I see this author making a lot of strong cases against unethical business practices where human center design is involved, but it doesn't make the case well enough that human centered design itself is harmful. If anything it makes the case that vanilla anthropocentrism is. Am I missing a stronger connection?
From my reading, the author is making a case that human-centric design is taking anthropocentrism and going further, because you're not only exploiting everything besides the human, but also anyone who isn't the user (citing the examples of the negative issues with AirBNB, Uber and super-fast delivery mechanisms like Amazon Prime).
The author doesn't tie the two points together very well at the end, but there's definitely a case being made.
But the design discipline has little bearing on the impact those companies are having - designers are not responsible for setting business direction, and there is no hint of how exactly anthropocentrism in design assists exploitation. You could make the case that it helps achieve scale, and hence enhance the effects - but 1) the impact would be there even with shitty UI, 2) this would apply to almost every other discipline, and I feel that's not where his argument was headed.
More of a fig leaf. It's more like "Profit Centred Design Optimised to Extract Maximum Value from Human Users."
Genuine Human Centred Design would create and enhance communities of interest with broader and more humane motivations than corporate profit-seeking.
Unsurprisingly it's rare in corporate projects, and in small-developer projects that ape corporate attitudes.
But it does exist outside of them.
Where I disagree is the notion that design has to be one or the other. I suspect it's more like a continuum, with the worst dark patterns at one extreme, and various not-for-profit empowering and educational apps and projects at the other - the ideal HCD project being a UI/UX that models and encourages humane, "clean", mutually beneficial, and non-exploitative interactions in a way that users instantly feel comfortable with and want to use.
No, but there is some motivation built into the title.
HCD grew out of the fact that too many products were being designed by teams that seemed to give little thought to finding out about the people who would have to use them. (It's "User Centred Design" but realising that defining people as "Users" in the title has the awkward connotation of suggesting that a person's whole purpose in life is to use your product. Or even that your product will only affect the people who actively use it - whereas there are other stakeholders in the process who might only use it indirectly.)

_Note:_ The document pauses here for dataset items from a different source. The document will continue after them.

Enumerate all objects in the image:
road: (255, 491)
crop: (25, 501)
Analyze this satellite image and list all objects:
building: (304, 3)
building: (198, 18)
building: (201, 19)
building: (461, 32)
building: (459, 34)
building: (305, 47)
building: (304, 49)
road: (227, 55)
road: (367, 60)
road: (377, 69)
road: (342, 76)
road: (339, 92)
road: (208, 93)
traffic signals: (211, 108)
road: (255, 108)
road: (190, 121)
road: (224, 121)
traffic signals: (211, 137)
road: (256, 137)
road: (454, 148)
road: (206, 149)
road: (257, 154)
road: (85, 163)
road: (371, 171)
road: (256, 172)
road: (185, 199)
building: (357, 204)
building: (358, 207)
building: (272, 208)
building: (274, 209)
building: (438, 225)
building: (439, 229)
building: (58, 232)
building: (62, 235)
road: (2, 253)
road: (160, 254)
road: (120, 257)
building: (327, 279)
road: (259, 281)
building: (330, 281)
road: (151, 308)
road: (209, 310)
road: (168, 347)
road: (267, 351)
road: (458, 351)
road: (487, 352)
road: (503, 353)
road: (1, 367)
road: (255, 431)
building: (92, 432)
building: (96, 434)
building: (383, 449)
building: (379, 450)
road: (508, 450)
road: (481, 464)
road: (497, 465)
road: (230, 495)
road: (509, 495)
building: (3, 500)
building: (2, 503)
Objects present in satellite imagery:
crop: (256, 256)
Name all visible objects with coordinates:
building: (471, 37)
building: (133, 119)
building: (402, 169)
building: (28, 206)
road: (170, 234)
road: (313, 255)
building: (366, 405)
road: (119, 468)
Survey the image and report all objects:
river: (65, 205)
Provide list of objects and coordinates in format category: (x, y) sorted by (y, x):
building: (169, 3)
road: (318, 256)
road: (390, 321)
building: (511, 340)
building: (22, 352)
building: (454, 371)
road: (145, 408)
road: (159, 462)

Literally speaking, if you were to map out the activities in HCD / UCD, you wouldn't find the user at the centre. The design team interacts with the users, sets the activities, interprets the results, communicates with the other parts of the business, etc. From a cold analytical perspective, the design team still sits at the middle of that map. But they're supposed to have the person who has to use this (and the other stakeholders - other humans) at the centre of their thinking, and a set of activities and processes that help them find out more about them through the lens of the people they interact with. They are supposed to use various kinds of interaction with users to constantly refine hypotheses about how adding the product to the mix will affect things, so that it can shape how they think about the design.
It's Human Centred in a similar way to how Problem-Based Learning is problem-based. Most learning approaches will attempt to show you a problem at some stage, so it'd be easy to say it's just a platitude. But the idea in PBL is that the problems are the "big rocks" that go into the teaching design first, and the other activities in the process are designed to support them, rather than the problems being something small peppered in at the end just to verify that the learning happened.
I had this question too. My interpretation of the post was that human centered design is supposed to make experiences seamless to the user and reduce any friction. That accustoms users to expect a certain level of convenience with every product or service they use. That expectation of convenience and resistance of anything slightly inconvenient is what is causing mass consumerism, mistreatment of others, neglect for the bigger picture as a whole.
I tentatively agree with the sentiment. Negative consequences stemming from aversion to discomfort is a theme I've been noticing a lot in my personal life.